Zhi felt greatly encouraged. His solitary work was running parallel to these larger efforts. Most of them, though, still had not been able to free themselves from clunky keyboards. While breaking down characters into components had worked well enough for specific character retrieval indexes and typewriter keyboard designs, it did not translate directly into programming such a process for a computing machine.

Zhi remembered the advantage of the shape-based approach, where character parts helped to identify the whole character directly. To integrate that useful principle into his encoding scheme, Zhi decided to index characters by their components—the simpler characters within each ideograph—using the first letter of each component’s pinyin spelling.

The idea took another two years to flesh out.
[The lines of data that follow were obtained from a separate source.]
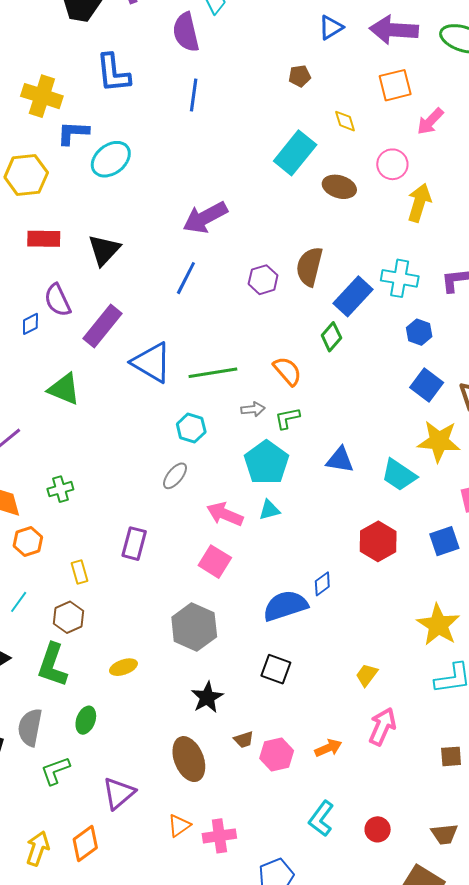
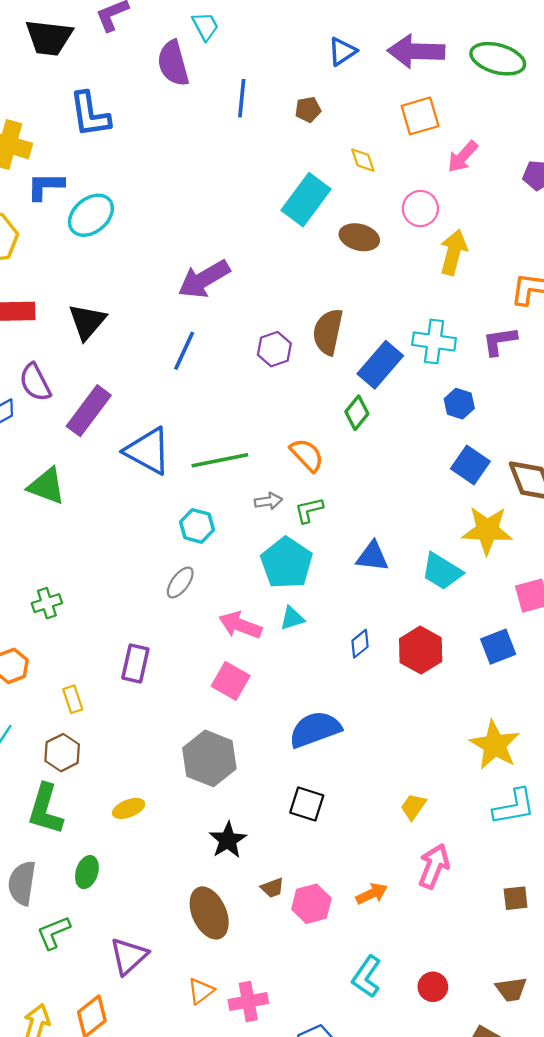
blue line: (194, 95) -> (242, 98), moved
blue diamond: (322, 584) -> (360, 644), moved

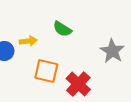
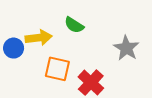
yellow arrow: (28, 41) -> (39, 38), size x1.4

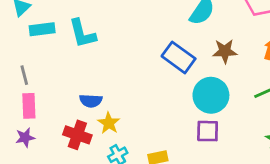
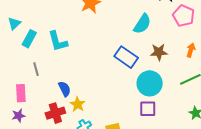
cyan rectangle: (42, 29) -> (29, 39), turned -54
gray line: (24, 75) -> (36, 69), moved
blue semicircle: (91, 101) -> (65, 89), turned -119
red cross: (77, 135) -> (55, 113), turned -36

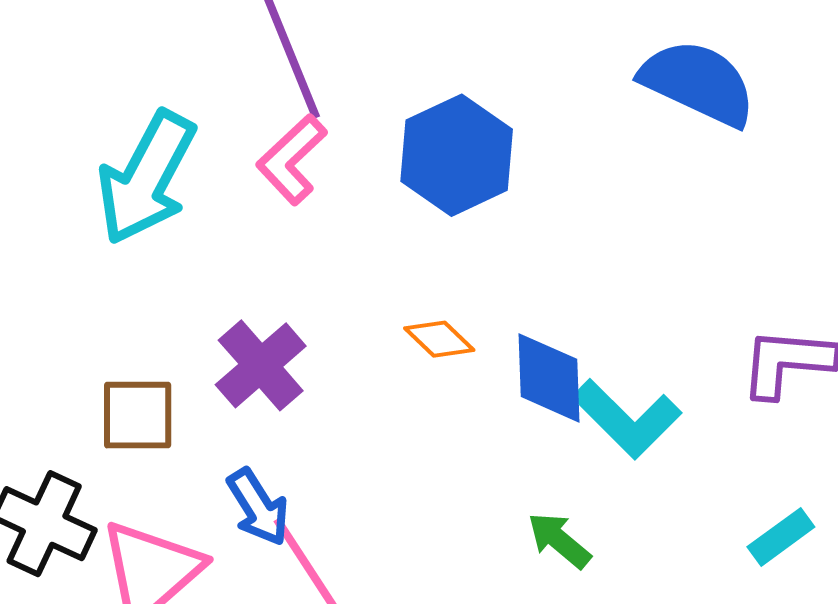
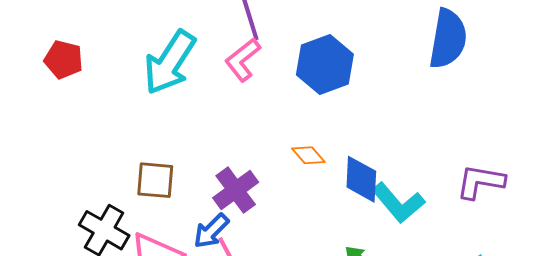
blue semicircle: (698, 83) -> (448, 39), turned 70
purple cross: (261, 365) -> (236, 190), moved
blue arrow: (258, 507) -> (211, 231), turned 72

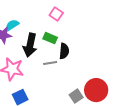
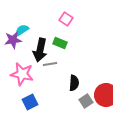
black semicircle: (64, 51) -> (74, 83), moved
gray line: (50, 63) -> (50, 64), moved

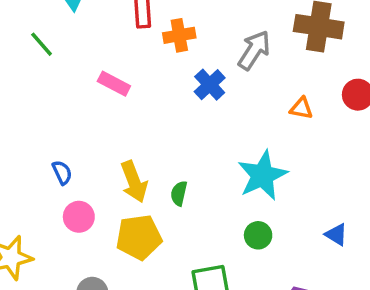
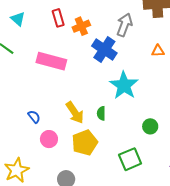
pink rectangle: (114, 84) -> (51, 61), size x1.6
blue cross: (210, 85) -> (104, 49), size x1.4
cyan star: (262, 175) -> (124, 85), moved

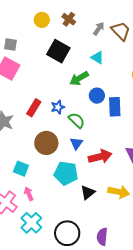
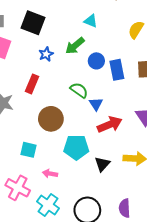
black square: (58, 51) -> (33, 23), moved
blue star: (58, 107) -> (46, 54), moved
blue triangle: (76, 143) -> (96, 104), moved
pink arrow: (29, 194) -> (50, 174), moved, turned -48

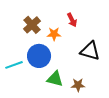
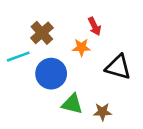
orange star: (54, 34) -> (81, 47), moved
cyan line: (14, 65) -> (18, 57), moved

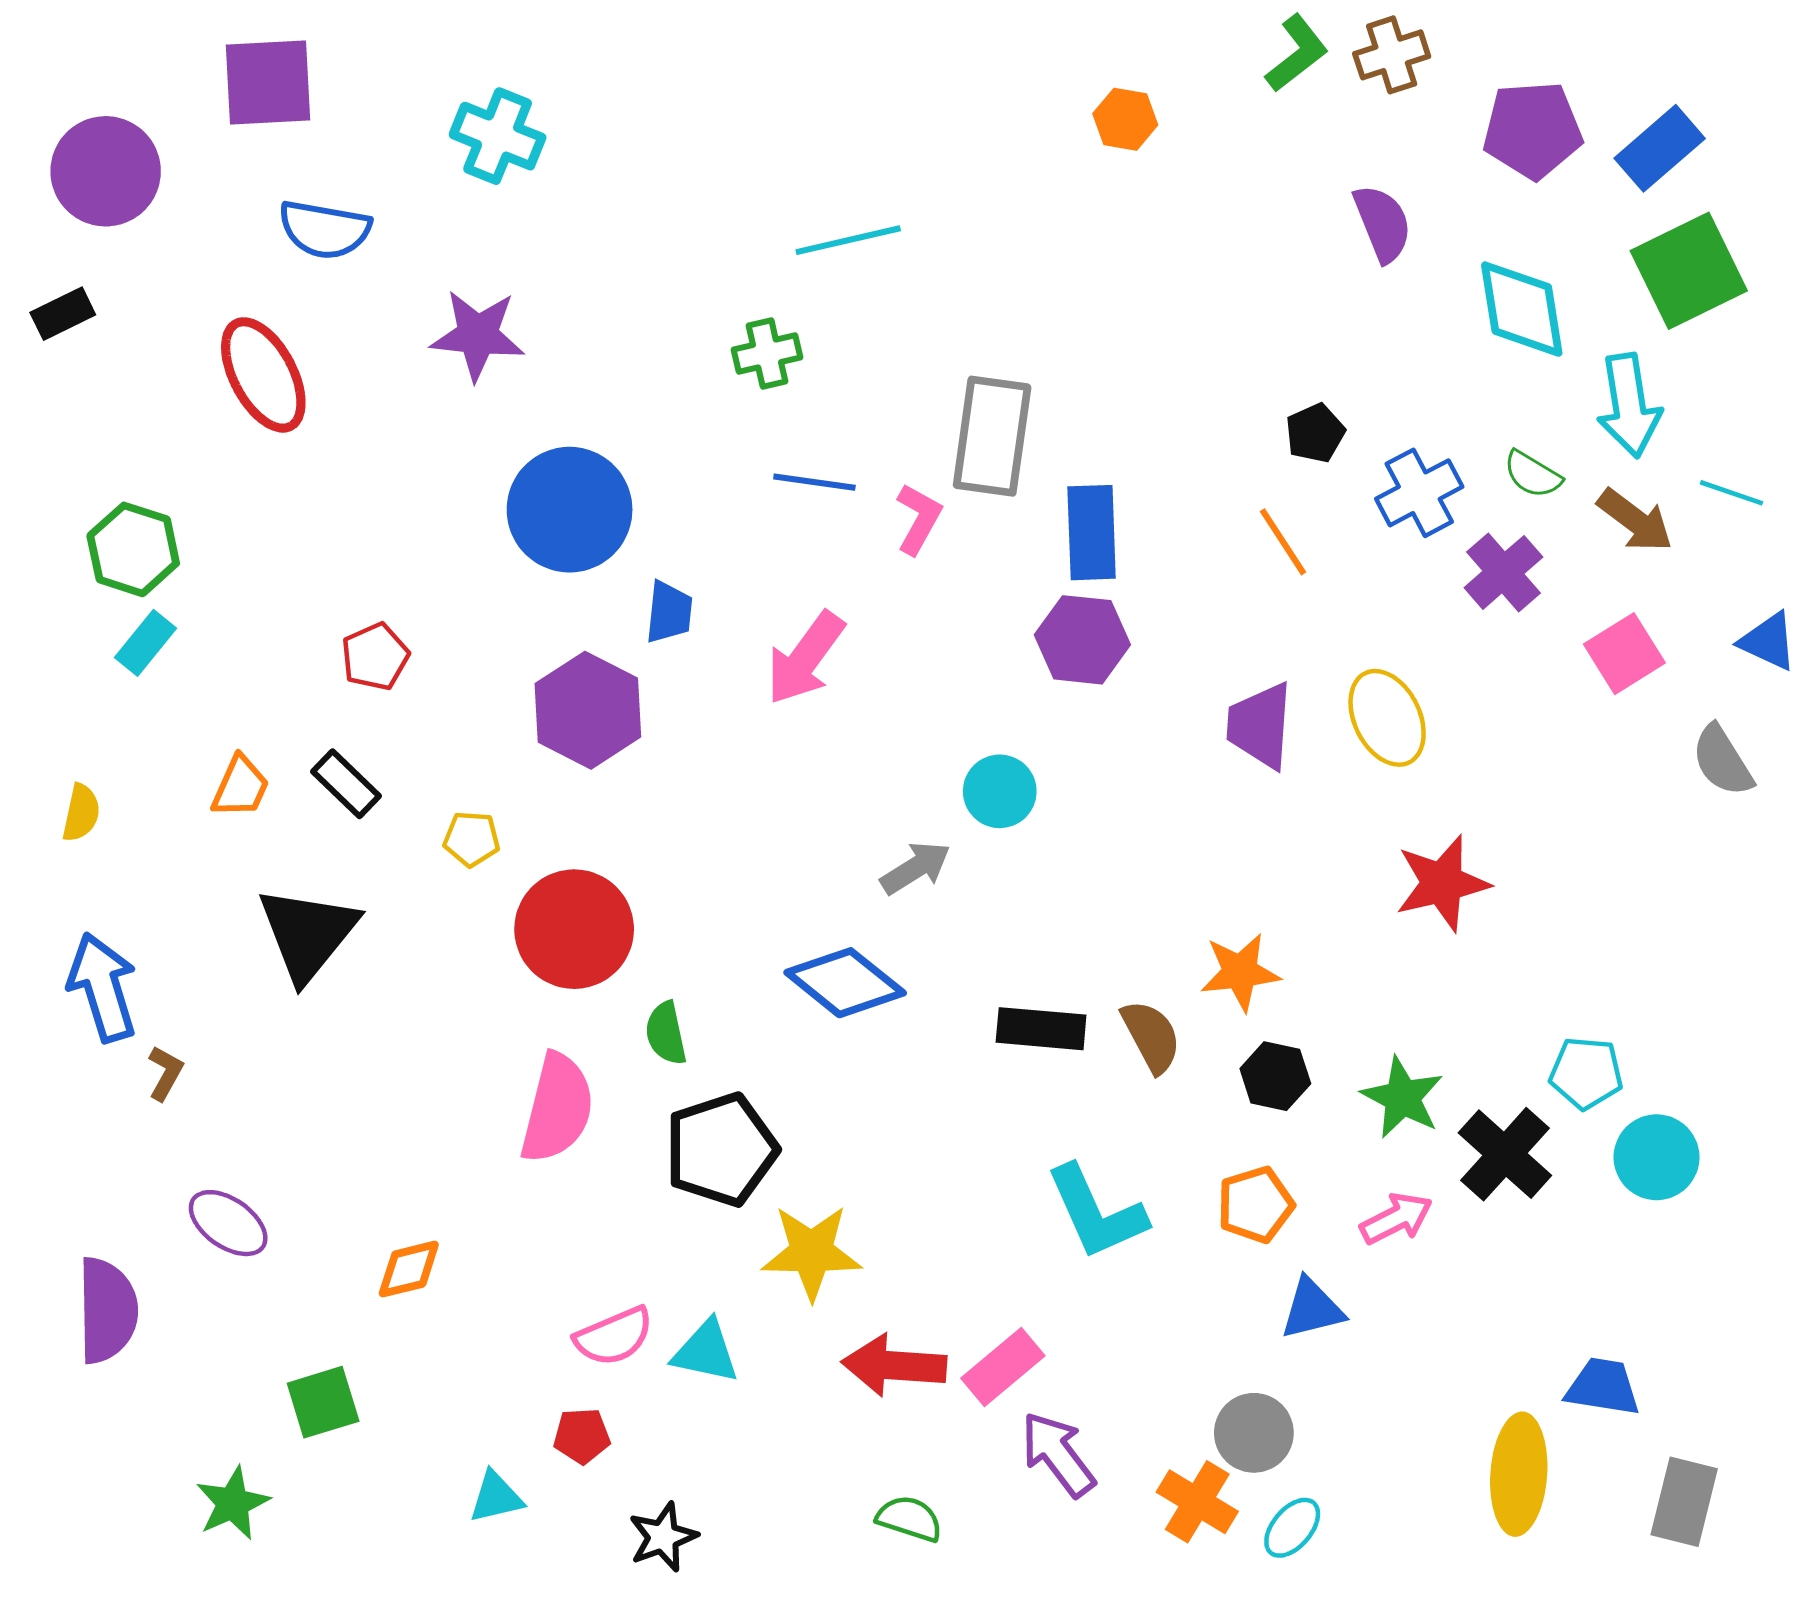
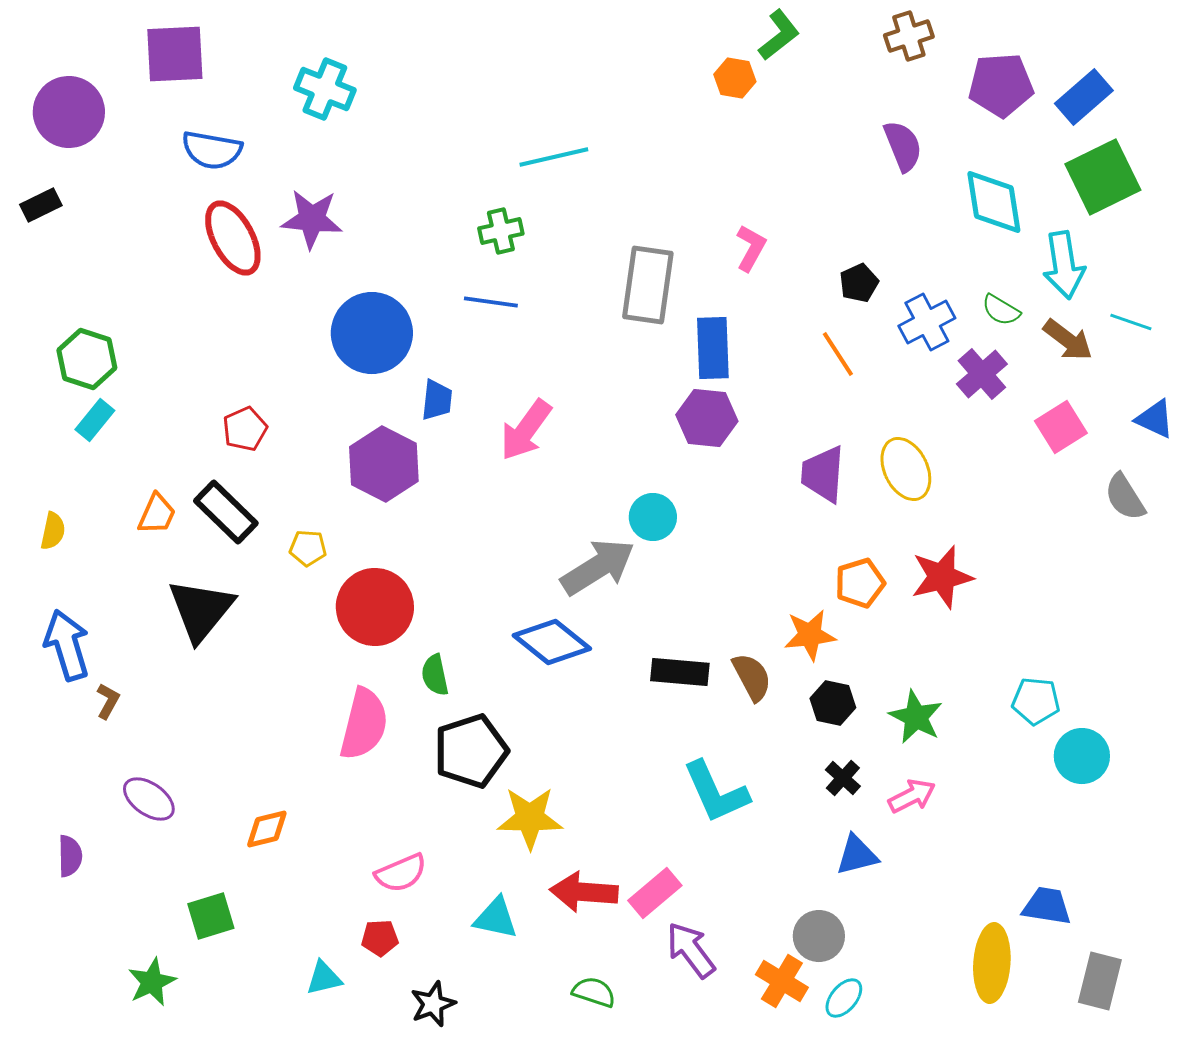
green L-shape: (1297, 53) -> (779, 35), moved
red ellipse: (263, 375) -> (233, 238), moved
blue line: (814, 482) -> (491, 302), moved
pink L-shape: (919, 519) -> (751, 248), moved
black rectangle: (346, 784) -> (226, 512), size x1.4
gray arrow: (916, 868) -> (598, 567), size x1.6
black cross: (1505, 1154) -> (843, 778), moved, size x0.6
orange pentagon: (1255, 1205) -> (860, 583), moved
purple semicircle: (107, 1310) -> (70, 856), size x0.6
cyan triangle: (706, 1352) -> (496, 918), moved

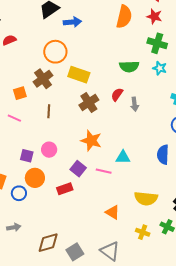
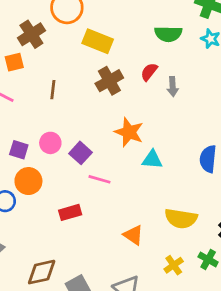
brown cross: (43, 79) -> (31, 34), moved
orange star: (91, 141) -> (129, 132), moved
purple square: (78, 169) -> (80, 153), moved
pink line: (104, 171) -> (99, 179), moved
red rectangle: (65, 189) -> (70, 212), moved
yellow cross: (143, 232) -> (174, 265), turned 32

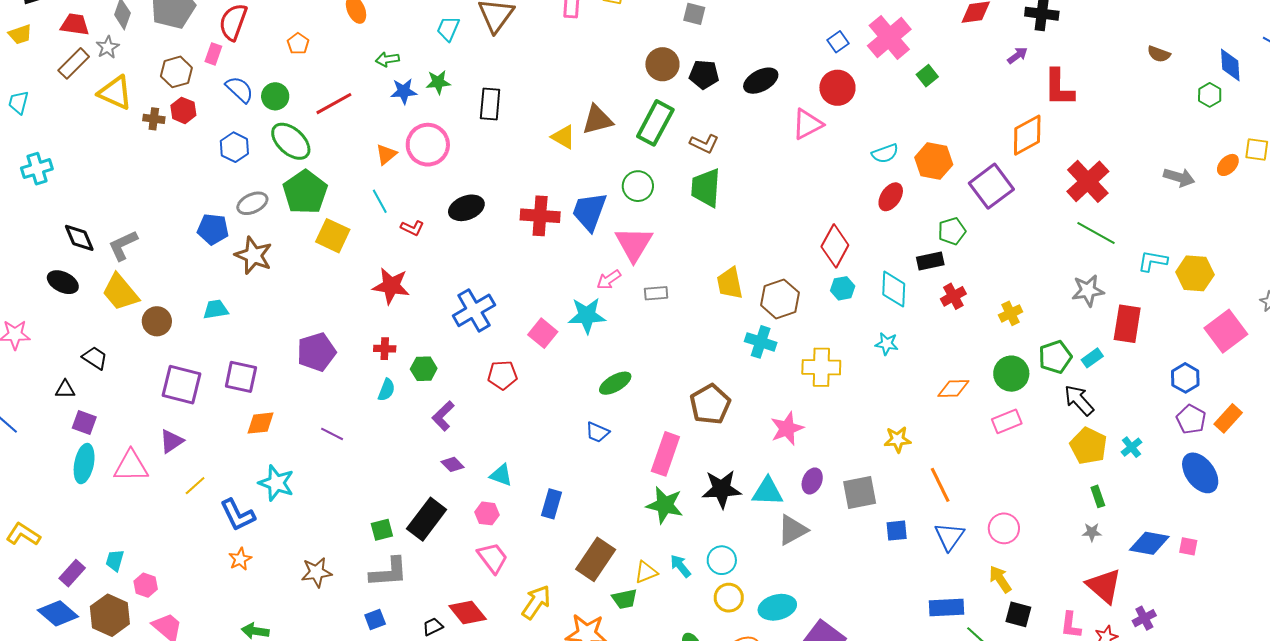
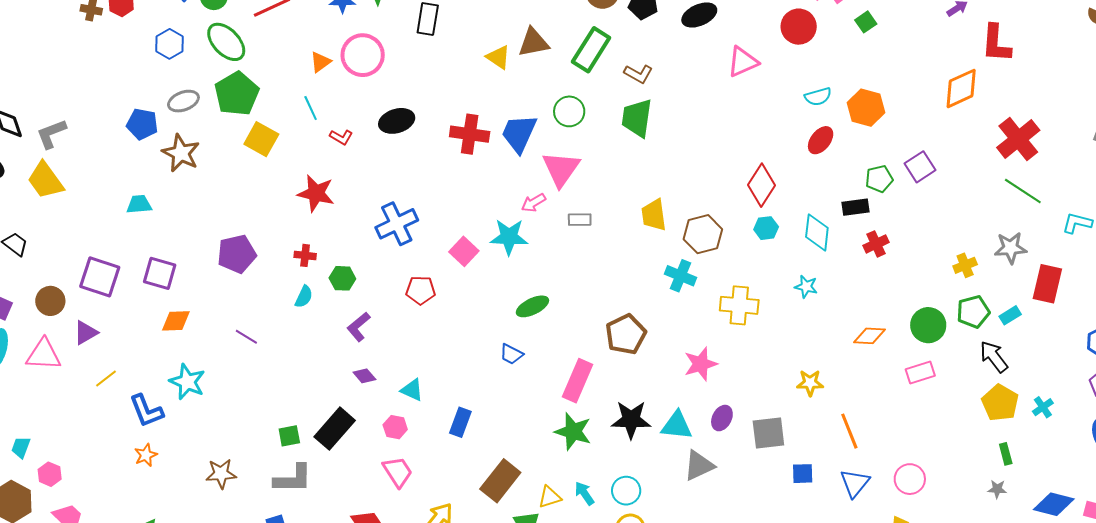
red circle: (837, 88) -> (799, 27), moved
purple square: (991, 186) -> (920, 167), moved, size x0.7
yellow cross: (1011, 313) -> (965, 265), moved
brown circle: (157, 321) -> (50, 301), moved

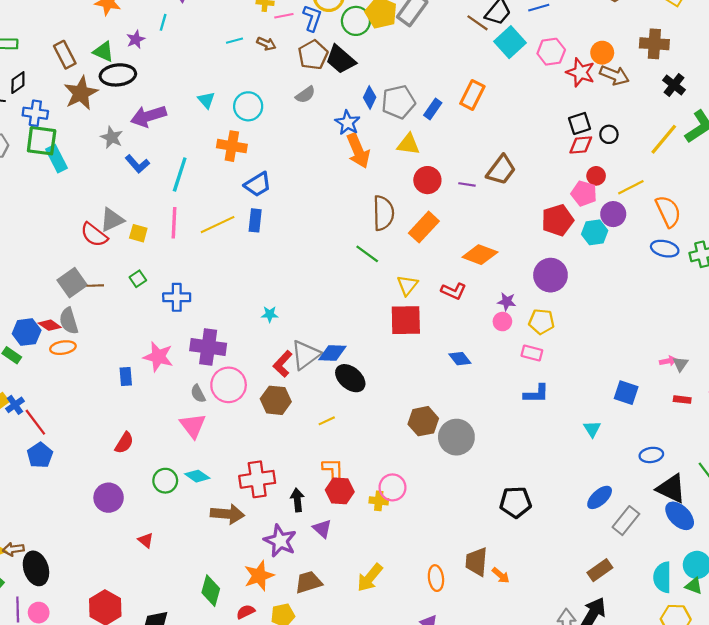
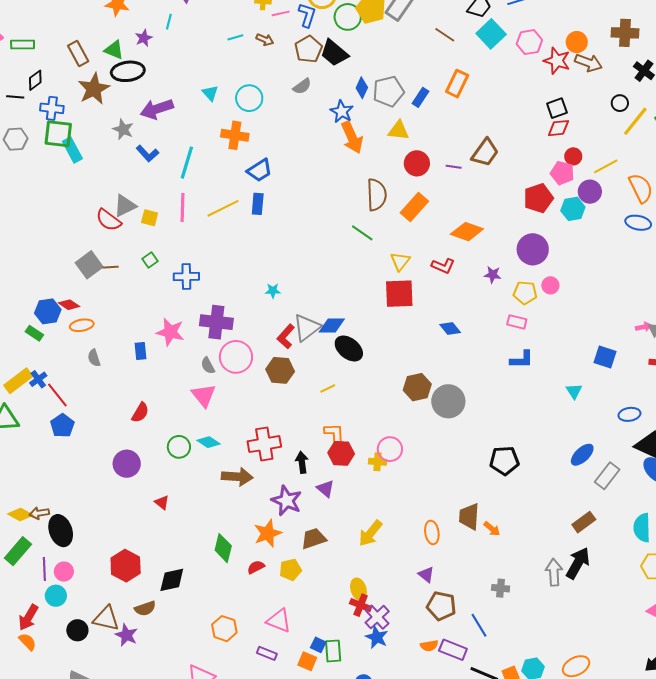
brown line: (478, 23) -> (445, 35), moved
black circle: (609, 134) -> (620, 103), moved
gray semicircle: (69, 321) -> (94, 358), moved, size x0.7
pink circle: (502, 322) -> (550, 285), moved

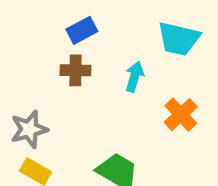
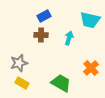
orange cross: (181, 115) -> (91, 68), moved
On average, characters can be broken into two to four components, and there are 300 to 400 components in total. The majority of characters can be divided into two halves—vertical or horizontal—along with other possible geometries. This yielded a two-to-four-letter alphabetic code for each character, which meant each character required at most four keystrokes on a conventional English keyboard. The average English word length, by comparison, is close to 4.8 letters. Zhi thus made the alphabet work more efficiently for individual ideographs than it did for English. The system also cleverly worked around the problem of dialect difference and homophones. Because the code took only the first letter, rather than the complete sound of the character, most regional speech variations did not matter. The four-letter code worked like an acronym of the different parts of the character. Zhi essentially used the alphabet as a proxy to spell by components rather than words.

He sequenced each character’s components in the order they would have been written by hand. Coding by components gave context and important cues that reduced ambiguity and the risk of duplicated codes. The chances of having the same components—or even components starting with the same letter—occur in the exact same order in two different characters are low.

Zhi’s way of indexing the Chinese character by its alphabetized components made it easier for humans to input Chinese—as long as you knew how to write the language—and created a more systematic human-machine interface. For instance, in his system, the character for “road,” 路 (lu), which has 13 strokes by hand, can be broken up into a mere four components: 口 (kou) , 止 (zhi), 攵 (pu), and 口 (kou). Isolating the first letter of each component gives the character code of KZPK. Or take the character 吴 (wu), a common last name, which can be quickly decomposed into two parts, 口 (kou) and 天 (tian), yielding a character code of KT.

Alphabetic spelling, once mediated by Chinese in this way, is no longer a phonetic but a semantic spelling system, where each letter actually stands for a character rather than a sound. This method of indexing can also be extended to represent groups of characters. Take, for instance, “socialism,” or shehui zhuyi: 社会主义. By tagging the first letter of each of the four characters in the phrase, the phrase can be coded in a four-letter sequence, SHZY. Or consider another frequently invoked phrase, the seven characters that make up “People’s Republic of China”—Zhonghua renmin gongheguo: 中华人民共和国. It can simply be typed in as ZHRMGHG.